## [ASSIGNED TASK]
Return all the entries exactly. No pictures.

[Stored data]
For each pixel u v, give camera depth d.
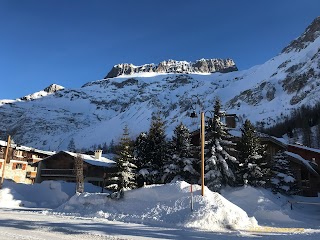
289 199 32.41
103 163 53.16
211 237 12.90
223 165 28.94
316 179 43.34
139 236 12.52
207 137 30.50
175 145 32.47
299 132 114.38
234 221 17.27
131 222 17.34
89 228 14.19
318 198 35.66
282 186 33.25
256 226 17.81
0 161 58.31
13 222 15.59
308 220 23.72
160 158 34.22
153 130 35.38
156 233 13.42
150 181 33.44
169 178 31.84
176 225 16.47
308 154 53.00
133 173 31.83
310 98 171.50
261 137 37.62
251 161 30.11
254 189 27.92
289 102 191.00
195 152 32.56
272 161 34.31
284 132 121.88
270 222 21.81
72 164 52.94
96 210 21.92
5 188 37.19
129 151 32.50
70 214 20.84
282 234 14.58
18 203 34.50
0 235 11.85
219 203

## [TASK ANSWER]
For each pixel u v, give camera depth d.
289 199 32.41
103 163 53.16
211 237 12.90
223 165 28.94
316 179 43.34
139 236 12.52
207 137 30.50
175 145 32.47
299 132 114.38
234 221 17.27
131 222 17.34
89 228 14.19
318 198 35.66
282 186 33.25
256 226 17.81
0 161 58.31
13 222 15.59
308 220 23.72
160 158 34.22
153 130 35.38
156 233 13.42
150 181 33.44
169 178 31.84
176 225 16.47
308 154 53.00
133 173 31.83
310 98 171.50
261 137 37.62
251 161 30.11
254 189 27.92
289 102 191.00
195 152 32.56
272 161 34.31
284 132 121.88
270 222 21.81
72 164 52.94
96 210 21.92
5 188 37.19
129 151 32.50
70 214 20.84
282 234 14.58
18 203 34.50
0 235 11.85
219 203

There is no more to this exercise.